Wednesday, April 20, 2011

Pliny the Elder

Unlike many of the prominent figures in Greek medicine, Pliny the Elder was a Roman. He was born in late AD 23, during the principate of Tiberius, a period of great political unrest, mutiny within the legions, and rivalries in the struggle for imperial power. His birthplace Novum Comum, a town mixed population in Transpadane Gaul.

He went to Rome at an early age. When he was about 23 years old he entered the army, serving in a campaign in Germany. Returning to Rome, he devoted himself to scholarly study and writing.

He complied an encyclopedic work dealing with around 900 herbs, The Natural History. It was published in AD 77, is the best surviving example of the genre.
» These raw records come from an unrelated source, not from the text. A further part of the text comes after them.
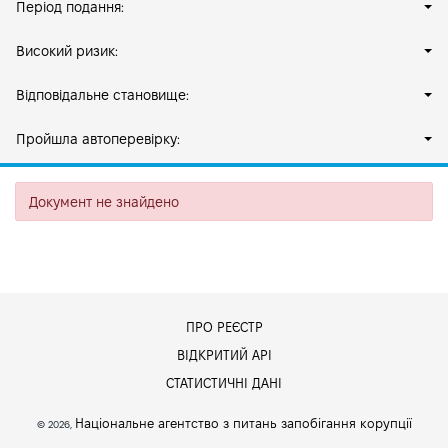
Період подання:
Високий ризик:
Відповідальне становище:
Пройшла автоперевірку:
Документ не знайдено
ПРО РЕЄСТР
ВІДКРИТИЙ АРІ
СТАТИСТИЧНІ ДАНІ
Національне агентство з питань запобігання корупції
© 2026,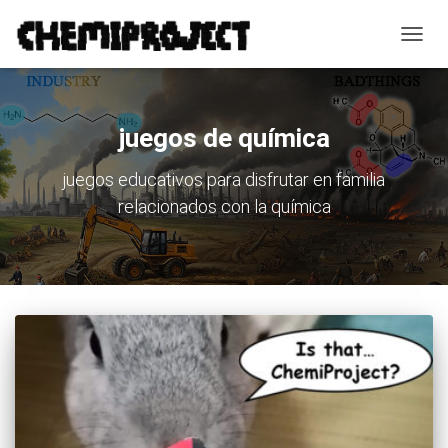
CAMB
MOD
DE
NAVE
juegos de química
juegos educativos para disfrutar en familia
relacionados con la química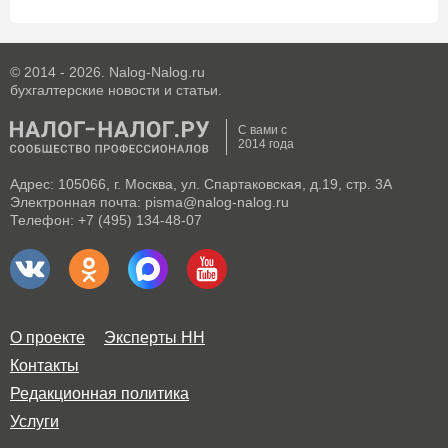
© 2014 - 2026. Nalog-Nalog.ru
бухгалтерские новости и статьи.
С вами с
2014 года
Адрес: 105066, г. Москва, ул. Спартаковская, д.19, стр. 3А
Электронная почта: pisma@nalog-nalog.ru
Телефон: +7 (495) 134-48-07
О проекте
Эксперты НН
Контакты
Редакционная политика
Услуги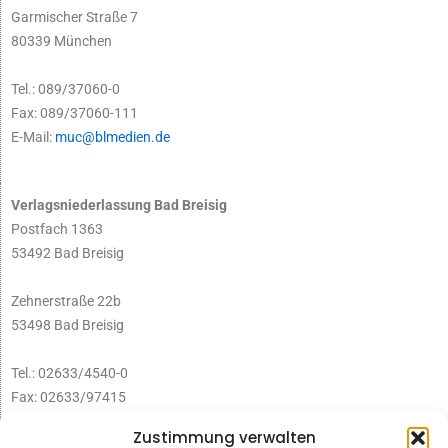
Garmischer Straße 7
80339 München
Tel.: 089/37060-0
Fax: 089/37060-111
E-Mail:
muc@blmedien.de
Verlagsniederlassung Bad Breisig
Postfach 1363
53492 Bad Breisig
Zehnerstraße 22b
53498 Bad Breisig
Tel.: 02633/4540-0
Fax: 02633/97415
E-Mail:
infobb@blmedien.de
Zustimmung verwalten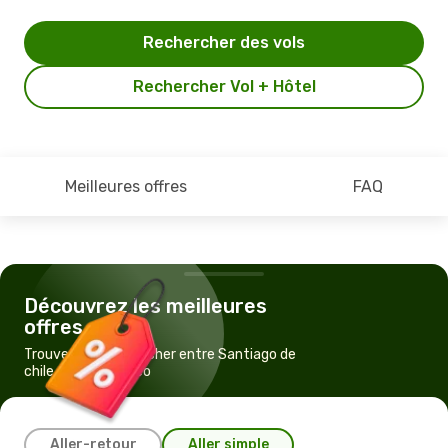
Rechercher des vols
Rechercher Vol + Hôtel
Meilleures offres
FAQ
Découvrez les meilleures
offres
Trouvez un vol pas cher entre Santiago de
chile et Montevideo
Aller-retour
Aller simple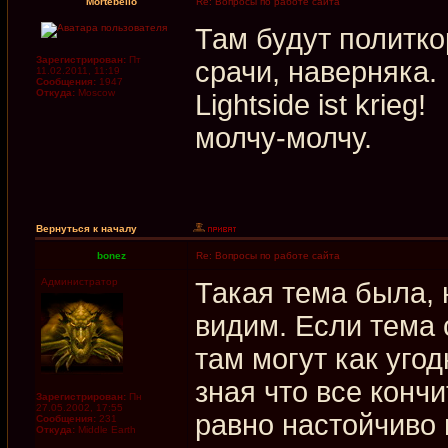
Mortebello
Re: Вопросы по работе сайта
Там будут политк
Зарегистрирован:
Пт
срачи, наверняка.
11.02.2011, 11:19
Сообщения:
1947
Откуда:
Moscow
Lightside ist krieg!
молчу-молчу.
Вернуться к началу
bonez
Re: Вопросы по работе сайта
Администратор
Такая тема была, 
видим. Если тема 
там могут как угод
зная что все конч
Зарегистрирован:
Пн
27.05.2002, 17:55
равно настойчиво и
Сообщения:
231
Откуда:
Middle Earth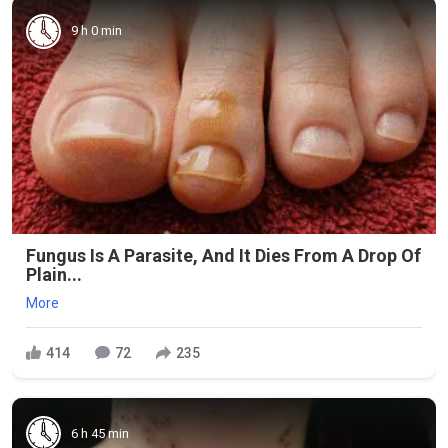
9 h 0 min
Fungus Is A Parasite, And It Dies From A Drop Of
Plain...
More
414
72
235
6 h 45 min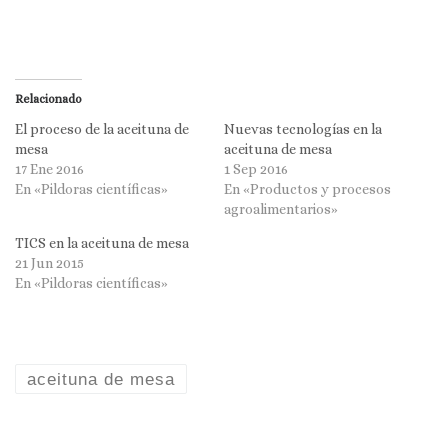
Relacionado
El proceso de la aceituna de
Nuevas tecnologías en la
mesa
aceituna de mesa
17 Ene 2016
1 Sep 2016
En «Pildoras científicas»
En «Productos y procesos
agroalimentarios»
TICS en la aceituna de mesa
21 Jun 2015
En «Pildoras científicas»
aceituna de mesa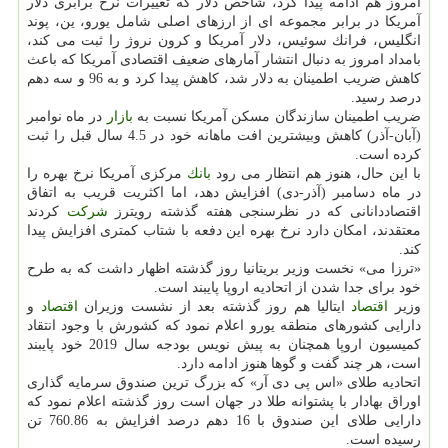
امروز هم ادامه پیدا كرد، شاخص دلار كه تغییرات نرخ برابری دلار
آمریكا در برابر مجموعه ای از ارزهای اصلی شامل یورو، ین، پوند
انگلیس، فرانك سوئیس، دلار آمریكا و كرون نروژ را ثبت می كند،
بامداد امروز به دنبال انتشار آمارهای ضعیف اقتصادی آمریكا كه باعث
كاهش ضریب اطمینان به دلار شد، كاهش پیدا كرد و به 96 و سه دهم
درصد رسید.
ضریب اطمینان سازندگان مسكن آمریكا نسبت به
بازار
در ماه نوامبر
(آبان-آذر) كاهش وبیشترین افت ماهانه خود در 4.5 سال قبل را ثبت
كرده است.
با این حال، هنوز هم انتظار می رود
بانك
مركزی آمریكا نرخ بهره را
در ماه دسامبر (آذر-دی) افزایش دهد، اما اكثریت قریب به اتفاق
اقتصاددانانی كه در نظرسنجی هفته گذشته رویترز
شركت
كردند
معتقدند، امكان دارد نرخ بهره این دفعه با شتاب كمتری افزایش پیدا
كند.
«ترزا می» نخست وزیر بریتانیا روز گذشته اظهار داشت كه به طرح
خود برای جدا شدن از اتحادیه اروپا پایبند است.
وزیر
اقتصاد
ایتالیا هم روز گذشته بعد از نشست وزیران
اقتصاد
و
دارایی كشورهای منطقه یورو اعلام نمود كه كشورش با وجود انتقاد
كمیسیون اروپا همچنان به پیش نویس بودجه سال 2019 خود پایبند
است، هر چند گفت و گوها هنوز ادامه دارد.
اتحادیه طلای «اس پی دی آر» كه بزرگ ترین صندوق سرمایه گذاری
اوراق بهادار با پشتوانه طلا در جهان است روز گذشته اعلام نمود كه
دارایی طلای این صندوق با 16 دهم درصد افزایش به 760.86 تن
رسیده است.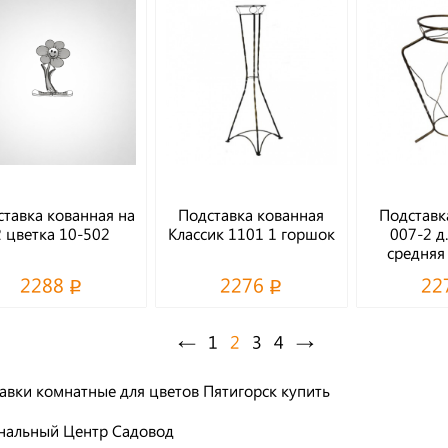
тавка кованная на
Подставка кованная
Подставк
2 цветка 10-502
Классик 1101 1 горшок
007-2 д
средняя
2288
2276
22
←
1
2
3
4
→
авки комнатные для цветов Пятигорск купить
нальный Центр Садовод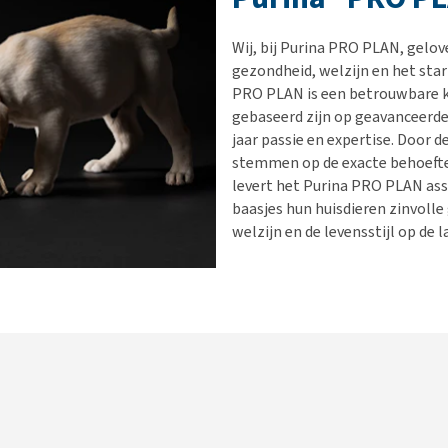
Bench
Nierproblemen
BARF
Ni
ho
er
Voer- en drinkbakken
Ouderdom en dementie
Puppy apotheek
Ou
He
nvoer
Wij, bij Purina PRO PLAN, gelov
hu
Op reis en onderweg
Overgewicht en conditie
Vuurwerkangst
Ov
gezondheid, welzijn en het star
r
Be
PRO PLAN is een betrouwbare ke
Bekijk alles
Bekijk alles
Puppy benodigdheden
Sp
gebaseerd zijn op geavanceerd
Bekijk alles
Vr
jaar passie en expertise.​ Door d
stemmen op de exacte behoeften
Be
levert het Purina PRO PLAN as
baasjes hun huisdieren zinvoll
welzijn en de levensstijl op de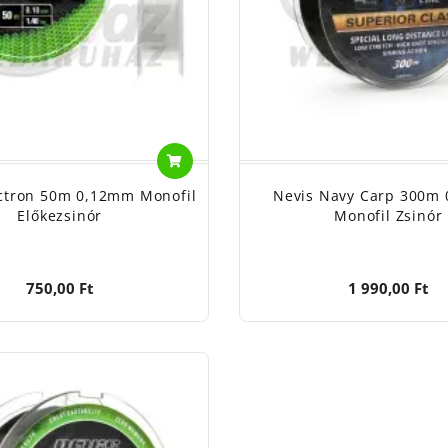
ctron 50m 0,12mm Monofil
Nevis Navy Carp 300m
Előkezsinór
Monofil Zsinór
750,00 Ft
1 990,00 Ft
Its contents are much broader than we might expect since for him ‘natural history; encompassed all of life – not only the natural world of plants and animals but also astronomy, meteorology, medicine, geology, geography and much about human beings.

Written with somewhat less rigour and care for detail than was De Materia Medica, it reflected the use of folk medicines by those who could not afford the services of a physician and was more readable that the herbal of Dioscorides.

Though he was not a physician, he gave much attention to medical studies an as a compiler, has materially contributed to human knowledge of the profession among the ancients.

Pliny was less selective than Dioscorides and like Theophrastus, had no hesitation in incorporating magical and superstitious material.

For aver 500 years after the fall of Rome it was the principal source of medical knowledge in many parts of Europe.

Pliny’s death date is well known since he was killed in the eruption of Vesuvius in 79 CE.